→ Parts of the exercise
[1] List the open-source innovations that the streaming article names.
[2] Duplicate the part of the streaming article that opens with the words containing "What until recently" and closes with "address the issue.".

→ Text to read
● ● ● ● ● ● ●

What until recently was a fraught quest to achieve low-latency, TV-caliber delivery of premium video content over the Internet has morphed into the less frustrating but still daunting challenge of choosing from a basket of compelling options that have emerged to address the issue.
The need to improve performance amid surging real-time consumption of sports and other broadcast TV content over the Internet has prompted development of multiple open-source solutions competing alongside a bevy of proprietary systems. Everyone with a vested interest in which paths are taken has a compelling case to make for their preferred approach.
For the folks running streaming operations, tracking the constantly changing nuances and relative merits of an alphabet soup’s worth of open-source innovations like SRT, QUIC, WebRTC and CMAF is an especially irritating distraction from day-to-day execution of tasks at hand. But getting it right is fast becoming an existential challenge.
At a time when consumers have more service options than ever (over 200 OTT services in the U.S. alone, according to Parks Associates), they can easily go elsewhere if they don’t like what they see, and often they don’t. In a survey of over 10,000 U.S. households in Q3 2017, Parks found that the cumulative churn rate for OTT video services, not counting the relatively low-churn Netflix and Amazon services, topped 50 percent.
Start-up delays and buffering interruptions are no longer accepted by consumers as a given of online experience when download speeds are averaging better than 55 mbps, as tabulated by the FCC in its latest annual broadband report. A study involving 23 million video viewing sessions sponsored by CDN operator Akamai found that viewers start abandoning videos in significant numbers with any delay in startup time that goes beyond two seconds. For every second of delay beyond two seconds, the study found that six percent of the audience will stop watching, which means a video with a five-second delay will lose a quarter of its audience.
Excessive buffering produces similar results. Researchers appearing at the IEEE’s 2017 International Conference on Network Protocols said their review of behavior involving 625,626 users in nine U.S. cities found that average daily viewing time decreased from more than 210 minutes for users who experience little or no buffering to less than 30 minutes for users experiencing 0.5 buffering events per minute. Separately, statistics compiled by Conviva from close to two billion viewing sessions in North America showed that buffering caused at least one stall during playback on eight percent of viewing sessions.
Intolerance for poor performance is exacerbated by expectations that come with viewing OTT video on big TV screens, especially when live sports or other linear content is involved. eMarketer says 55 percent of the U.S. population currently views Internet video on connected TVs at least once a month. According to the latest figures produced by Conviva, TV viewing actually accounted for 51 percent of all the time people spent watching streamed video in Q2.

● ● ● ● ● ● ●

→ Provided records

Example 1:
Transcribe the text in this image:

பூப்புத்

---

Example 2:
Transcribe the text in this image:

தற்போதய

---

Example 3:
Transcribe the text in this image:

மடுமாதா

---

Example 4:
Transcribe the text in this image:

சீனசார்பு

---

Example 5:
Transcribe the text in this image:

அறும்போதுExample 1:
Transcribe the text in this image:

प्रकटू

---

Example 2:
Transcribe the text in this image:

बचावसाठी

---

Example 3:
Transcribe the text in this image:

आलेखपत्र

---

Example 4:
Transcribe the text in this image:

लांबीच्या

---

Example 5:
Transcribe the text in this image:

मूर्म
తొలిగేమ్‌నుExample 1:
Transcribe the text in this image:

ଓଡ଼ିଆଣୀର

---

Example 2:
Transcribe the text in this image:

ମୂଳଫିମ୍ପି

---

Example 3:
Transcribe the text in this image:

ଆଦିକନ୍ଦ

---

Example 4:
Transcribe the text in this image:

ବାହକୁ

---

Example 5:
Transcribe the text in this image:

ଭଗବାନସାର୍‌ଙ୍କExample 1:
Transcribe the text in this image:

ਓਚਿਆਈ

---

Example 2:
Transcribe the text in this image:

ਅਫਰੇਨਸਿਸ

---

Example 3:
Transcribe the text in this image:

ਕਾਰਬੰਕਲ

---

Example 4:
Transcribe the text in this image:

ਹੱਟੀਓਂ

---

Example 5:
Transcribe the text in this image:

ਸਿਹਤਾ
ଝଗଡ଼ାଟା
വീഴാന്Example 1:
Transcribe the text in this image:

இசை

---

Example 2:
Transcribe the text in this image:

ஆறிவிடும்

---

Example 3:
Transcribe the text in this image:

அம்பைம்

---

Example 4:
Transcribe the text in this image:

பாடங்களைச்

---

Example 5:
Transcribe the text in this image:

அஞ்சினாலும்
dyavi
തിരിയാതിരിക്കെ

● ● ● ● ● ● ●

→ Solutions to the tasks
[1] SRT, QUIC, WebRTC, CMAF

[2]
What until recently was a fraught quest to achieve low-latency, TV-caliber delivery of premium video content over the Internet has morphed into the less frustrating but still daunting challenge of choosing from a basket of compelling options that have emerged to address the issue.